6.9. Trust Only Trustworthy Channels

In general, only trust information (input or results) from trustworthy channels. For example, the routines getlogin(3) and ttyname(3) return information that can be controlled by a local user, so don't trust them for security purposes.

In most computer networks (and certainly for the Internet at large), no unauthenticated transmission is trustworthy. For example, packets sent over the public Internet can be viewed and modified at any point along their path, and arbitrary new packets can be forged. These forged packets might include forged information about the sender (such as their machine (IP) address and port) or receiver. Therefore, don't use these values as your primary criteria for security decisions unless you can authenticate them (say using cryptography).

This means that, except under special circumstances, two old techniques for authenticating users in TCP/IP should often not be used as the sole authentication mechanism. One technique is to limit users to ``certain machines'' by checking the ``from'' machine address in a data packet; the other is to limit access by requiring that the sender use a ``trusted'' port number (a number less that 1024). The problem is that in many environments an attacker can forge these values.

In some environments, checking these values (e.g., the sending machine IP address and/or port) can have some value, so it's not a bad idea to support such checking as an option in a program. For example, if a system runs behind a firewall, the firewall can't be breached or circumvented, and the firewall stops external packets that claim to be from the inside, then you can claim that any packet saying it's from the inside really does. Note that you can't be sure the packet actually comes from the machine it claims it comes from - so you're only countering external threats, not internal threats. However, broken firewalls, alternative paths, and mobile code make even these assumptions suspect.

The problem is supporting untrustworthy information as the only way to authenticate someone.
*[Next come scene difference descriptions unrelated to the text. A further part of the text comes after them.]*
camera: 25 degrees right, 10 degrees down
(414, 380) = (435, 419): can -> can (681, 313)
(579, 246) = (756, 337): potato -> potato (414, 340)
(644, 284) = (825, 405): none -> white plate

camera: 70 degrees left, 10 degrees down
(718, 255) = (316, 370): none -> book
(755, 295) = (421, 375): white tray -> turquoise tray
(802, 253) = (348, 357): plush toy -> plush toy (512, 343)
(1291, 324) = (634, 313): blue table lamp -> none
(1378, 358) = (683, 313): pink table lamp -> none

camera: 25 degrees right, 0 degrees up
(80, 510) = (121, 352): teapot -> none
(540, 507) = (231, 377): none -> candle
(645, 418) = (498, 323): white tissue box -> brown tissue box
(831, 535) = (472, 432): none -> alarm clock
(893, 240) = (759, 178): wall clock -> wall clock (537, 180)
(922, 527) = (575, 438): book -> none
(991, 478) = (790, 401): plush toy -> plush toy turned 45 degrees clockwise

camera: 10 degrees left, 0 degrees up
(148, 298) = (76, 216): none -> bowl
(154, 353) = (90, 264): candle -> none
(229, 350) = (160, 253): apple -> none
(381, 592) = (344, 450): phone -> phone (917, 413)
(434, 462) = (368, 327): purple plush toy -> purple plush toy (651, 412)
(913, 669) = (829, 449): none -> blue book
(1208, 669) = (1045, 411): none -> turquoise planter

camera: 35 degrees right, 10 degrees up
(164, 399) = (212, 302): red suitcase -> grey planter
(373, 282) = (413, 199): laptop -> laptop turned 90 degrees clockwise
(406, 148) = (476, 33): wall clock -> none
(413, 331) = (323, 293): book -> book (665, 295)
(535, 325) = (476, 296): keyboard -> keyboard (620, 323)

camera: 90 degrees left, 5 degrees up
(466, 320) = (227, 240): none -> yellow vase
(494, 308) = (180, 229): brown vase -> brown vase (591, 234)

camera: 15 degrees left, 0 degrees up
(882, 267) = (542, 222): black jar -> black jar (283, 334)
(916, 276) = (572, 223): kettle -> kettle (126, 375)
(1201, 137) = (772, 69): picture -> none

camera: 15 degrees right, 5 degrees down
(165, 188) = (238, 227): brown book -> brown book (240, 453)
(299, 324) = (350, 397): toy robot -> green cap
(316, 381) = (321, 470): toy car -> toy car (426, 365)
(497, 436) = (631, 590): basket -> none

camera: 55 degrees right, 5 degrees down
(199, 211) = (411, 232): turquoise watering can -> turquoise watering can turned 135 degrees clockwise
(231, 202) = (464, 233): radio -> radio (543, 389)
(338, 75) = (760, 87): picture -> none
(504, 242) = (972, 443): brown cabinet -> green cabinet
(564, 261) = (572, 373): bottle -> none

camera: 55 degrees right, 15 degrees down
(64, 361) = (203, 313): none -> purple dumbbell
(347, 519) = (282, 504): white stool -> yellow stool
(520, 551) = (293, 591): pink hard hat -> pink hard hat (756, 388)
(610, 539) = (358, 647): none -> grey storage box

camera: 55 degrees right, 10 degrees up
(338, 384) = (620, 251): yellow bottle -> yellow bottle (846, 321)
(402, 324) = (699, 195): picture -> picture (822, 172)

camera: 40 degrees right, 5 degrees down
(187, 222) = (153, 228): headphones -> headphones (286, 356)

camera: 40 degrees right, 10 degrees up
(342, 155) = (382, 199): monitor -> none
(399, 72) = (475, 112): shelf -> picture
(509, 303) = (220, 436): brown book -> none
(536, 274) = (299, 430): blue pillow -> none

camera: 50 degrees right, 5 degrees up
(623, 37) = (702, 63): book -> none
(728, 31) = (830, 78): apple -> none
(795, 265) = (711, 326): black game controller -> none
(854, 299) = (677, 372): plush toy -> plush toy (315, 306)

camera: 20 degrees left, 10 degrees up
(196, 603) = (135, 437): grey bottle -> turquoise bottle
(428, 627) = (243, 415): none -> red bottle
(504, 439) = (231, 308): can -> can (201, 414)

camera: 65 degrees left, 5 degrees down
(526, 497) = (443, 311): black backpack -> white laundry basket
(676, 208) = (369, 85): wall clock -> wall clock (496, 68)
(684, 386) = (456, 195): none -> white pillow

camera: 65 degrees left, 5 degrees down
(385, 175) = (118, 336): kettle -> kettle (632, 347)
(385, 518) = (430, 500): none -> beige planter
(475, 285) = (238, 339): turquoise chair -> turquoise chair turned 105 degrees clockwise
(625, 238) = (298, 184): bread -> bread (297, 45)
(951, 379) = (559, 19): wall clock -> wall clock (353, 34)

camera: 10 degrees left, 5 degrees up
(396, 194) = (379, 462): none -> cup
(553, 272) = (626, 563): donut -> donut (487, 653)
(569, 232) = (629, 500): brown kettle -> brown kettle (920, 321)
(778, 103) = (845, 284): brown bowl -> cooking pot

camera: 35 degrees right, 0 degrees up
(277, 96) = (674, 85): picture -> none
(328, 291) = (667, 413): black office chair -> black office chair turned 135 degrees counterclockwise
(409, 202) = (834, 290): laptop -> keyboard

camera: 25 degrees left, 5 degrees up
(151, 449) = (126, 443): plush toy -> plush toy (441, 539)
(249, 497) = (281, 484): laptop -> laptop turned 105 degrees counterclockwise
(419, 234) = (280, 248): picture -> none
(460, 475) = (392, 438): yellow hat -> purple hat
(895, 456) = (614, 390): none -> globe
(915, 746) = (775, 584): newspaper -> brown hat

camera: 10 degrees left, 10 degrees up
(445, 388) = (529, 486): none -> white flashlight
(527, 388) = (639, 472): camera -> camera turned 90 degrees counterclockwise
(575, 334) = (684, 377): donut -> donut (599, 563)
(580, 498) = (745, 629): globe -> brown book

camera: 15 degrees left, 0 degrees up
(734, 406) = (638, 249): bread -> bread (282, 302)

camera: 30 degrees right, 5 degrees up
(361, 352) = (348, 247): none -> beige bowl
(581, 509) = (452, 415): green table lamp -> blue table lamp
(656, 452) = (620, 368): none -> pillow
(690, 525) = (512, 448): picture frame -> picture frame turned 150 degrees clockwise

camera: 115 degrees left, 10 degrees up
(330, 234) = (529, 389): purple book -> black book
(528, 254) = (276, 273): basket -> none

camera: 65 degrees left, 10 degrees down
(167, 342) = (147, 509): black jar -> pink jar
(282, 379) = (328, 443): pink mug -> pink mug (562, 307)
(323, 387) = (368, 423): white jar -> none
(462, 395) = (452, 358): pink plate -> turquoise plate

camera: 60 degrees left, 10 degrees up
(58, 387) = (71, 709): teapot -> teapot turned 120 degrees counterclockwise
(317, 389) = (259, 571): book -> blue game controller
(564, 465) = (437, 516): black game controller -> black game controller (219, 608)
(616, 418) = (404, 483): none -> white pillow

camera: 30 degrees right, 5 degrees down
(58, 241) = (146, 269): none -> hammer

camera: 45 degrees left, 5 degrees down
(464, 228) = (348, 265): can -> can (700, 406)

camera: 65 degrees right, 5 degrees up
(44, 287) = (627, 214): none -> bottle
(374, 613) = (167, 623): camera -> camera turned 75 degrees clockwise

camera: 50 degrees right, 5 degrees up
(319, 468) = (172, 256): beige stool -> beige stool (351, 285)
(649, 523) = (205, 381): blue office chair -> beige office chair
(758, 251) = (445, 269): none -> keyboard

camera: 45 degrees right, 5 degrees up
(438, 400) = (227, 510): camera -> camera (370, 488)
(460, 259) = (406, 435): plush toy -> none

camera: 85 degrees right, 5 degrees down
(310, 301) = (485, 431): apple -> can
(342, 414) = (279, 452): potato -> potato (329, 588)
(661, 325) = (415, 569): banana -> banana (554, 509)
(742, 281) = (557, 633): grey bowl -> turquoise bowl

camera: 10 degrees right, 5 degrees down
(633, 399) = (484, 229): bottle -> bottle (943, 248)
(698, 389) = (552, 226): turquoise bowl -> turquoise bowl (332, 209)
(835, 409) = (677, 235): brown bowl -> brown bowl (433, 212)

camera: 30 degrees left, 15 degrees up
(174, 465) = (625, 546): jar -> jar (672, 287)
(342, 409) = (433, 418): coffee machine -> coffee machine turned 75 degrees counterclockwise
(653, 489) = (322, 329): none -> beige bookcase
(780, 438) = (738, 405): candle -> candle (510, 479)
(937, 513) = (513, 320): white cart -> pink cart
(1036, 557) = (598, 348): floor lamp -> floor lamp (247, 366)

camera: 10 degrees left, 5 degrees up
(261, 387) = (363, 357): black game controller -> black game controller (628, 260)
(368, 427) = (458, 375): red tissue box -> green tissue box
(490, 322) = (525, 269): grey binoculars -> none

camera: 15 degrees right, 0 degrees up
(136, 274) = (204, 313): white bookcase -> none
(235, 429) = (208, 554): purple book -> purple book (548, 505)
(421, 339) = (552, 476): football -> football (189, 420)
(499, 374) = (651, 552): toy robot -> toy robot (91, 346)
If you need a trustworthy channel over an untrusted network, in general you need some sort of cryptologic service (at the very least, a cryptologically safe hash). See Section 10.5 for more information on cryptographic algorithms and protocols. If you're implementing a standard and inherently insecure protocol (e.g., ftp and rlogin), provide safe defaults and document the assumptions clearly.

The Domain Name Server (DNS) is widely used on the Internet to maintain mappings between the names of computers and their IP (numeric) addresses. The technique called ``reverse DNS'' eliminates some simple spoofing attacks, and is useful for determining a host's name. However, this technique is not trustworthy for authentication decisions. The problem is that, in the end, a DNS request will be sent eventually to some remote system that may be controlled by an attacker. Therefore, treat DNS results as an input that needs validation and don't trust it for serious access control.

Arbitrary email (including the ``from'' value of addresses) can be forged as well. Using digital signatures is a method to thwart many such attacks. A more easily thwarted approach is to require emailing back and forth with special randomly-created values, but for low-value transactions such as signing onto a public mailing list this is usually acceptable.

Note that in any client/server model, including CGI, that the server must assume that the client (or someone interposing between the client and server) can modify any value. For example, so-called ``hidden fields'' and cookie values can be changed by the client before being received by CGI programs. These cannot be trusted unless special precautions are taken. For example, the hidden fields could be signed in a way the client cannot forge as long as the server checks the signature. The hidden fields could also be encrypted using a key only the trusted server could decrypt (this latter approach is the basic idea behind the Kerberos authentication system). InfoSec labs has further discussion about hidden fields and applying encryption at http://www.infoseclabs.com/mschff/mschff.htm. In general, you're better off keeping data you care about at the server end in a client/server model. In the same vein, don't depend on HTTP_REFERER for authentication in a CGI program, because this is sent by the user's browser (not the web server).

This issue applies to data referencing other data, too. For example, HTML or XML allow you to include by reference other files (e.g., DTDs and style sheets) that may be stored remotely. However, those external references could be modified so that users see a very different document than intended; a style sheet could be modified to ``white out'' words at critical locations, deface its appearance, or insert new text. External DTDs could be modified to prevent use of the document (by adding declarations that break validation) or insert different text into documents [St. Laurent 2000].